WORK ORDER: Would you set down the lines running from the one that holds "pemerintah kabupaten/kota di Bali beserta" to the final line of the listing, both included, exactly and with no others?

AVAILABLE DATA:
::::::::

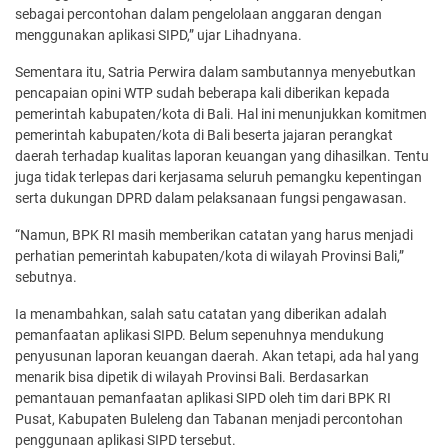
sebagai percontohan dalam pengelolaan anggaran dengan
menggunakan aplikasi SIPD,” ujar Lihadnyana.
Sementara itu, Satria Perwira dalam sambutannya menyebutkan
pencapaian opini WTP sudah beberapa kali diberikan kepada
pemerintah kabupaten/kota di Bali. Hal ini menunjukkan komitmen
pemerintah kabupaten/kota di Bali beserta jajaran perangkat
daerah terhadap kualitas laporan keuangan yang dihasilkan. Tentu
juga tidak terlepas dari kerjasama seluruh pemangku kepentingan
serta dukungan DPRD dalam pelaksanaan fungsi pengawasan.
“Namun, BPK RI masih memberikan catatan yang harus menjadi
perhatian pemerintah kabupaten/kota di wilayah Provinsi Bali,”
sebutnya.
Ia menambahkan, salah satu catatan yang diberikan adalah
pemanfaatan aplikasi SIPD. Belum sepenuhnya mendukung
penyusunan laporan keuangan daerah. Akan tetapi, ada hal yang
menarik bisa dipetik di wilayah Provinsi Bali. Berdasarkan
pemantauan pemanfaatan aplikasi SIPD oleh tim dari BPK RI
Pusat, Kabupaten Buleleng dan Tabanan menjadi percontohan
penggunaan aplikasi SIPD tersebut.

::::::::

EXERCISE RESPONSE:
pemerintah kabupaten/kota di Bali beserta jajaran perangkat
daerah terhadap kualitas laporan keuangan yang dihasilkan. Tentu
juga tidak terlepas dari kerjasama seluruh pemangku kepentingan
serta dukungan DPRD dalam pelaksanaan fungsi pengawasan.
“Namun, BPK RI masih memberikan catatan yang harus menjadi
perhatian pemerintah kabupaten/kota di wilayah Provinsi Bali,”
sebutnya.
Ia menambahkan, salah satu catatan yang diberikan adalah
pemanfaatan aplikasi SIPD. Belum sepenuhnya mendukung
penyusunan laporan keuangan daerah. Akan tetapi, ada hal yang
menarik bisa dipetik di wilayah Provinsi Bali. Berdasarkan
pemantauan pemanfaatan aplikasi SIPD oleh tim dari BPK RI
Pusat, Kabupaten Buleleng dan Tabanan menjadi percontohan
penggunaan aplikasi SIPD tersebut.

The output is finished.